▶ _AIM OF THE EXERCISE_:
Copy all the records exactly, but keep the pictures out of your version.

▶ _TASK MATERIAL_:

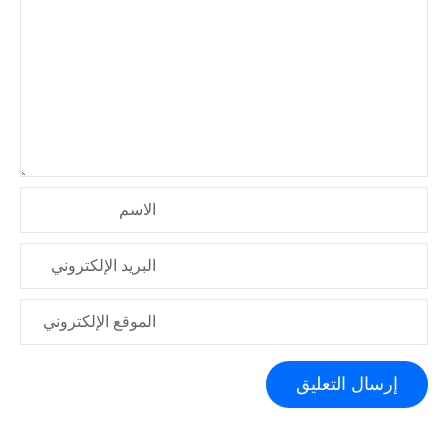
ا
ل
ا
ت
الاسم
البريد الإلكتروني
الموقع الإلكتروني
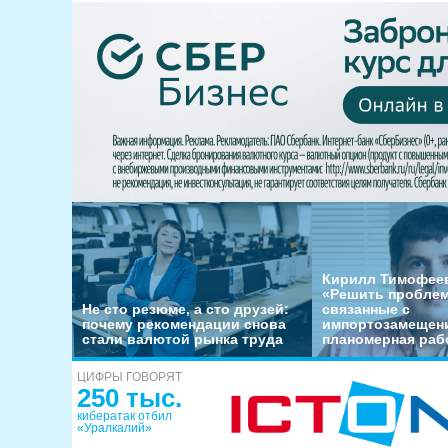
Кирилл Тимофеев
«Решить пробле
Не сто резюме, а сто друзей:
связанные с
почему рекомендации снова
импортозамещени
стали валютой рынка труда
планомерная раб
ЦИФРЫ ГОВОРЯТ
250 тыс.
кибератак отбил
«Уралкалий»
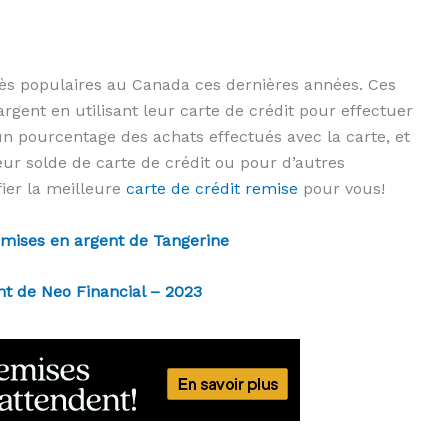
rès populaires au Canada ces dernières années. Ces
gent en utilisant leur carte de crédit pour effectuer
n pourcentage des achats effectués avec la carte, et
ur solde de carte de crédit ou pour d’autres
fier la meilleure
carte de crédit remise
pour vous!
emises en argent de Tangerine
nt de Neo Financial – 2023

▶ _FINISHED EXERCISE_:
ا
ل
ا
ت
الاسم
البريد الإلكتروني
الموقع الإلكتروني
Кирилл Тимофеев
«Решить пробле
Не сто резюме, а сто друзей:
связанные с
почему рекомендации снова
импортозамещени
стали валютой рынка труда
планомерная раб
ЦИФРЫ ГОВОРЯТ
250 тыс.
кибератак отбил
«Уралкалий»
rès populaires au Canada ces dernières années. Ces
gent en utilisant leur carte de crédit pour effectuer
n pourcentage des achats effectués avec la carte, et
ur solde de carte de crédit ou pour d’autres
fier la meilleure
carte de crédit remise
pour vous!
emises en argent de Tangerine
nt de Neo Financial – 2023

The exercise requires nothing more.